Folliculitis in dogs is an infection that will affect hair follicles of any breed of dogs. Folliculitis usually occurs due to secondary infections or complications such as scabies, demodectic mange, seborrhea, hormonal skin disease or fleas. Another symptom for a cause of Folliculitis in dogs is excessive brushing or grooming of your dog, which causes damage to hair follicles to dogs.
An early Folliculitis infection in a dog can be identified on any dog mainly by observing puss filled type pimples with a hair protruding through the centre of the infection. Another way to identify an infection is possible rings of scales around the affected area. If an infection is left without any treatment, these pimple can continue to grow until it turns into a large boil which can burst, thus discharging puss and crusting over. The main areas that Folliculitis in dogs can occur are manly in sensitive areas on a dog such as the armpit, groin or the abdomen area.

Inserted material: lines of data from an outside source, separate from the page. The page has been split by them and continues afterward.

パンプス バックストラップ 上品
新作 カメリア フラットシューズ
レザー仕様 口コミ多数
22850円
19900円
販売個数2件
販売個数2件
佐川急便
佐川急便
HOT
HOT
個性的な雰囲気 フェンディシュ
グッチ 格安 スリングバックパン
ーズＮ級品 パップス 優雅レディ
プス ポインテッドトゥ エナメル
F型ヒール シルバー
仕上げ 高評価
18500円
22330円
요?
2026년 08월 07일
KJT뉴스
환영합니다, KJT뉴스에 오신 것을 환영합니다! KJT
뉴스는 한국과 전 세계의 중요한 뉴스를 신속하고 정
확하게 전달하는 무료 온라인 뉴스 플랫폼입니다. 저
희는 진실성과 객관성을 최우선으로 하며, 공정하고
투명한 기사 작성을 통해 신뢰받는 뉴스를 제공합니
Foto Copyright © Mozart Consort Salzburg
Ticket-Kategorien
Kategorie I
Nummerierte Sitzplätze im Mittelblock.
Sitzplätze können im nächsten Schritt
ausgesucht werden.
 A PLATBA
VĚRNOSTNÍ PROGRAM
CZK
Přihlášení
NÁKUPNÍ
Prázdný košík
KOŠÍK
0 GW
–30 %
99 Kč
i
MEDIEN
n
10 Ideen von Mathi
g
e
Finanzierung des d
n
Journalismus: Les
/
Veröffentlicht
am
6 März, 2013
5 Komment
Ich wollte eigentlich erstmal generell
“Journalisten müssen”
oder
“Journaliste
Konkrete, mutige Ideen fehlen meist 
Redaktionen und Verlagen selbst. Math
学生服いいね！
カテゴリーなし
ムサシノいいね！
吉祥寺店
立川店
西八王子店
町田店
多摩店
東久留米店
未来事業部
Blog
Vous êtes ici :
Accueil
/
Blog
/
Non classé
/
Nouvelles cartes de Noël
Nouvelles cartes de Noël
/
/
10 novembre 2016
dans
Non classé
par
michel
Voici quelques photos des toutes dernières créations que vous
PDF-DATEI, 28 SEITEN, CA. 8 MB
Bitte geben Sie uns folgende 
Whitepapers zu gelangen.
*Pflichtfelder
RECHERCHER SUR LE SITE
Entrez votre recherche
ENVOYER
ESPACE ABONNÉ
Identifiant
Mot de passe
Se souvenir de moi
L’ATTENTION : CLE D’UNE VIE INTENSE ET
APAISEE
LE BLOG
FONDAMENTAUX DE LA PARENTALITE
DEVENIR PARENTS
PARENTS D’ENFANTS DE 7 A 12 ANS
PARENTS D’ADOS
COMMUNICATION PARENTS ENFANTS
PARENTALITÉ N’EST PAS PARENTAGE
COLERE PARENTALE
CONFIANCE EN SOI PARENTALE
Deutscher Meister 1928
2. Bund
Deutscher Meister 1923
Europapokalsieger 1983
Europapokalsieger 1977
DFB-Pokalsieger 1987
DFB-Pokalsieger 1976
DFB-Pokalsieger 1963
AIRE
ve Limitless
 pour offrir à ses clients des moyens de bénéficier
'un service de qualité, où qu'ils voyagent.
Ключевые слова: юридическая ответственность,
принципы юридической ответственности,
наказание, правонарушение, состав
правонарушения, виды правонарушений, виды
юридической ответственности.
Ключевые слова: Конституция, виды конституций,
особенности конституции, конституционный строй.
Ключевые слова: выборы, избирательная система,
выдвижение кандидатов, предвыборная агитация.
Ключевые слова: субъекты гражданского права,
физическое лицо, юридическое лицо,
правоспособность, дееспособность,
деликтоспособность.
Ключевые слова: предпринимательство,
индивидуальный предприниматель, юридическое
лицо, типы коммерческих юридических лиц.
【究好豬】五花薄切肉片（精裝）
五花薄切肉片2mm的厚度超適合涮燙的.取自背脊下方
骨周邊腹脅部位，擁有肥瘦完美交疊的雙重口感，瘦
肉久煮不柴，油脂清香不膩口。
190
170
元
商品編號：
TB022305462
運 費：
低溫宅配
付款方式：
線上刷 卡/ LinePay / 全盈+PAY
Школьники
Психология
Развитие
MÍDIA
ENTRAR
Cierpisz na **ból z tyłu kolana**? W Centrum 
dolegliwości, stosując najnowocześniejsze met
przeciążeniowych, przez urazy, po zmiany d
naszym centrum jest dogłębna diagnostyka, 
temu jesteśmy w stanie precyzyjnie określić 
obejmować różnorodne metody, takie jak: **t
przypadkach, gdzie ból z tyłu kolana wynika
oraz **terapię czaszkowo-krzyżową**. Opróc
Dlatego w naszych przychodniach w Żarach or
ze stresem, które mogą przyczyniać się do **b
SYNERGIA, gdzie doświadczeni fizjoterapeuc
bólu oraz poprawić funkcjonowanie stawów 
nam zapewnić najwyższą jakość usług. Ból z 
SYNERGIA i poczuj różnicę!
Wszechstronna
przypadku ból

Treatment for a mild case of Folliculitis in a dog is using benzoyl peroxide shampoo for around two to three weeks depending on severity of infection. If Folliculitis has advanced then dog hairs that are long need to be cut (dogs with short hair will need to be shaved) and regularly bathed in a povidone-iodine or chlorhexidine shampoo until the condition has improved. Depending on how a vet assesses the severity of this condition, a dog may also have to take a course of antibiotics for however long a vet decides a dog needs to take medication for, but it can mostly be up to two weeks.
If you do suspect any dog to have Folliculitis or a similar infection, then please consult a vet straight away for a visual examination of a dog including a professional diagnosis of a dogs condition. A vet will also be able to advise you on what course of action to take for an infected dog with Folliculitis.